Page-level text extractions:
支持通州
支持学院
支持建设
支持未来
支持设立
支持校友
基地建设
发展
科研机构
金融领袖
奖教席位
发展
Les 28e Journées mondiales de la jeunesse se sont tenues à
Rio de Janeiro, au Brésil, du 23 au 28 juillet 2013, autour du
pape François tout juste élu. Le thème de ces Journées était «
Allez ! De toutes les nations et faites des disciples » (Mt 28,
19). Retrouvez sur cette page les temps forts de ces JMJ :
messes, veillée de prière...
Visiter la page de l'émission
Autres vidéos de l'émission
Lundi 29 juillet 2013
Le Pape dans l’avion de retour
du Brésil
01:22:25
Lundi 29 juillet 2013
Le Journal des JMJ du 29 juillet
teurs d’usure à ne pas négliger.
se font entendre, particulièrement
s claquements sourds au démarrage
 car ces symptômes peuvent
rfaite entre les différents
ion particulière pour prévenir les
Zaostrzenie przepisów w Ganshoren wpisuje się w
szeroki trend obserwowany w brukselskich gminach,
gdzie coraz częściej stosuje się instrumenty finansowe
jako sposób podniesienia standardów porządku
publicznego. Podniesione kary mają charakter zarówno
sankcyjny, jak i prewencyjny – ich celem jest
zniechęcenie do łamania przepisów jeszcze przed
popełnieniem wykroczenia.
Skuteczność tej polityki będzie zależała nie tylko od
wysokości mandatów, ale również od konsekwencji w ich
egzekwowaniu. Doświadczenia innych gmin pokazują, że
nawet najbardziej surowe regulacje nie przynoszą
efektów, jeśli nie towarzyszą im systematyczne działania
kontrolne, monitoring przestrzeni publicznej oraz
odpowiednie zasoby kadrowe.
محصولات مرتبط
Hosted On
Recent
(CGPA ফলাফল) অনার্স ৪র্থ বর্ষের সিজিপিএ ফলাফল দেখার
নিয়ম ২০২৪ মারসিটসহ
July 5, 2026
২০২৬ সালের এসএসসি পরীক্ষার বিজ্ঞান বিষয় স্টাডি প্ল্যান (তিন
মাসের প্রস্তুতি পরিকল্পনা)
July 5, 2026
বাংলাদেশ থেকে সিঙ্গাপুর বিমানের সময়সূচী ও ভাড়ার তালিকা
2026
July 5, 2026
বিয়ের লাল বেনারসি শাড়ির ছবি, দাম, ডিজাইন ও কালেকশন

Exercise goal: Take the line that contains "বাংলাদেশ থেকে সিঙ্গাপুর" and each line after it down to the last of the records, and retype them exactly; add nothing else.

Task output:
বাংলাদেশ থেকে সিঙ্গাপুর বিমানের সময়সূচী ও ভাড়ার তালিকা
2026
July 5, 2026
বিয়ের লাল বেনারসি শাড়ির ছবি, দাম, ডিজাইন ও কালেকশন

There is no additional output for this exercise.